DATA SECTION -
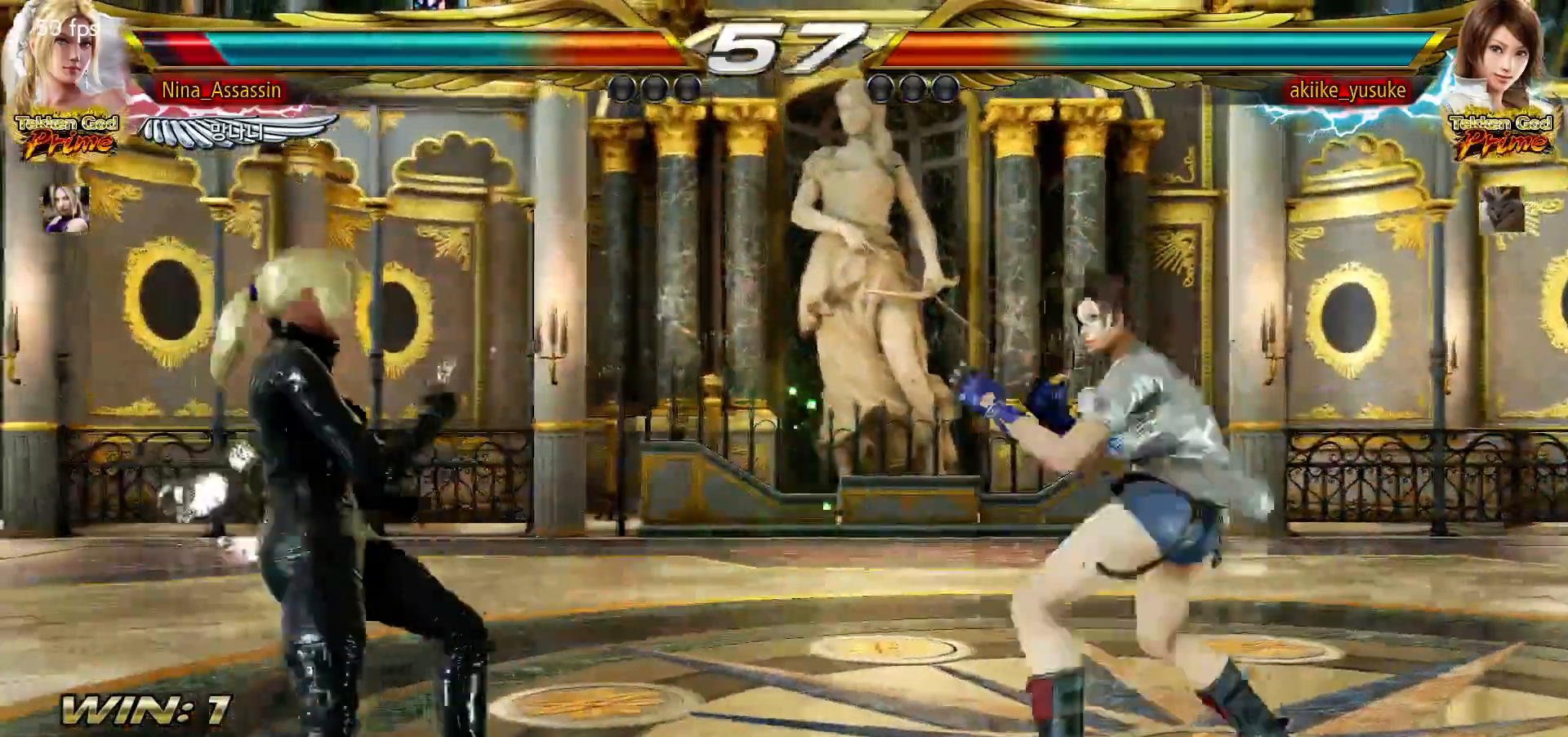
{"dt_ms": 500, "buttons": [], "left_stick": "down-right", "events": [[33, "SQUARE", "down"], [67, "SQUARE", "up"], [117, "SQUARE", "down"], [150, "SQUARE", "up"], [367, "left_stick", "down-right"], [383, "TRIANGLE", "down"], [417, "TRIANGLE", "up"], [450, "TRIANGLE", "down"], [500, "TRIANGLE", "up"]]}
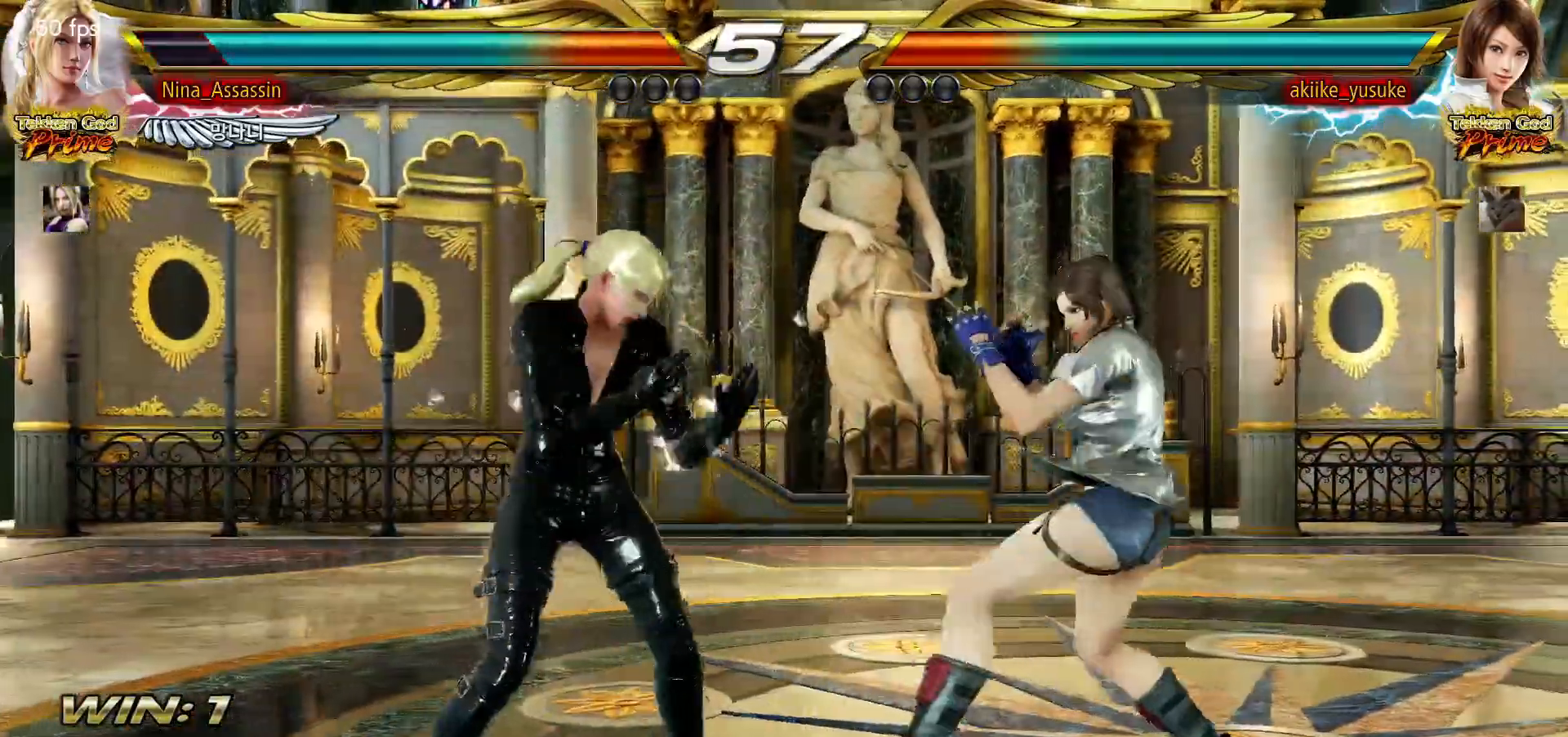
{"dt_ms": 1000, "buttons": [], "left_stick": "center"}
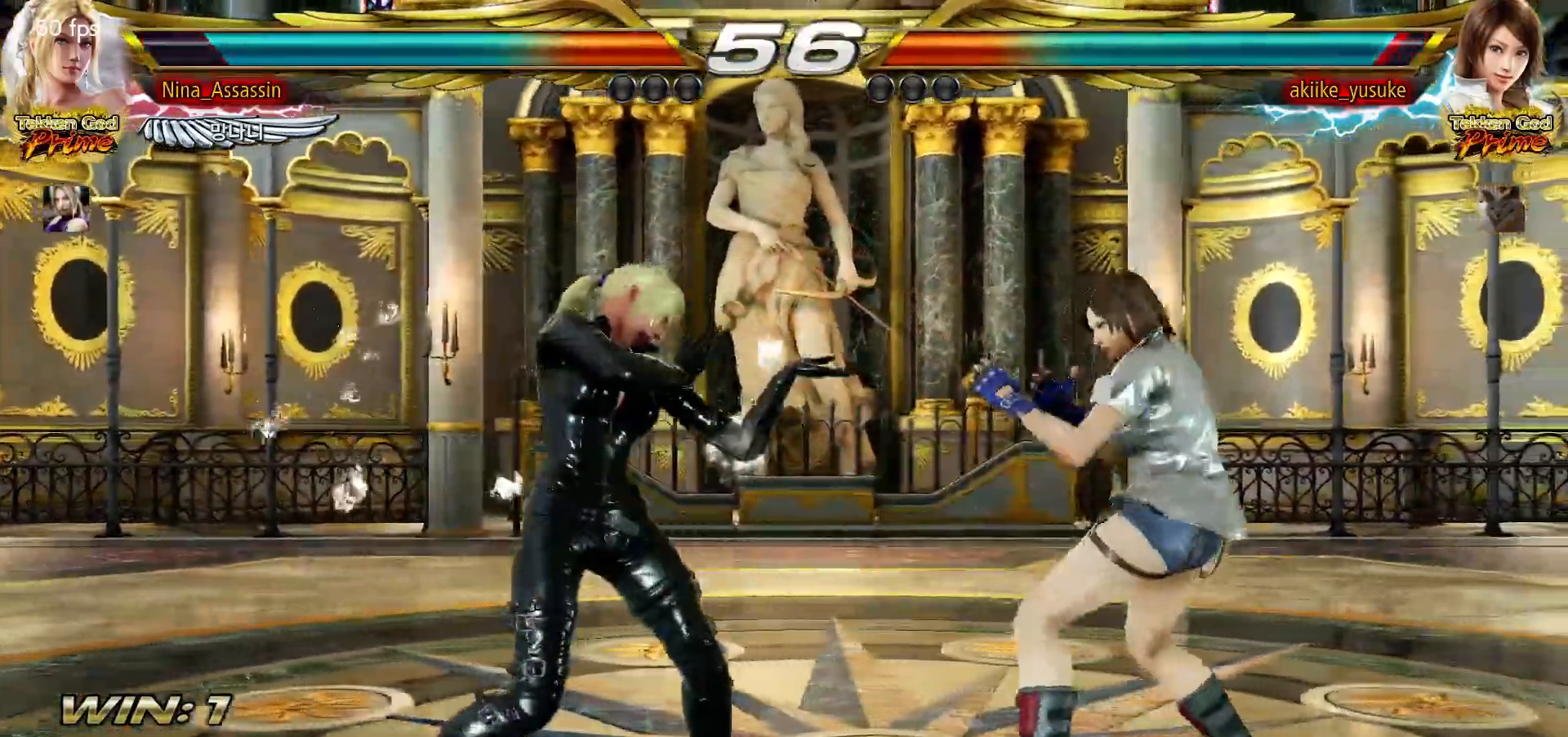
{"dt_ms": 500, "buttons": [], "left_stick": "left", "events": [[117, "left_stick", "left"], [200, "left_stick", "center"], [250, "left_stick", "left"]]}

TASK INSTRUCTIONS - Everything in the data except the pictures should be restated word for word.

SOLUTION -
{"dt_ms": 500, "buttons": [], "left_stick": "down-right", "events": [[33, "SQUARE", "down"], [67, "SQUARE", "up"], [117, "SQUARE", "down"], [150, "SQUARE", "up"], [367, "left_stick", "down-right"], [383, "TRIANGLE", "down"], [417, "TRIANGLE", "up"], [450, "TRIANGLE", "down"], [500, "TRIANGLE", "up"]]}
{"dt_ms": 1000, "buttons": [], "left_stick": "center"}
{"dt_ms": 500, "buttons": [], "left_stick": "left", "events": [[117, "left_stick", "left"], [200, "left_stick", "center"], [250, "left_stick", "left"]]}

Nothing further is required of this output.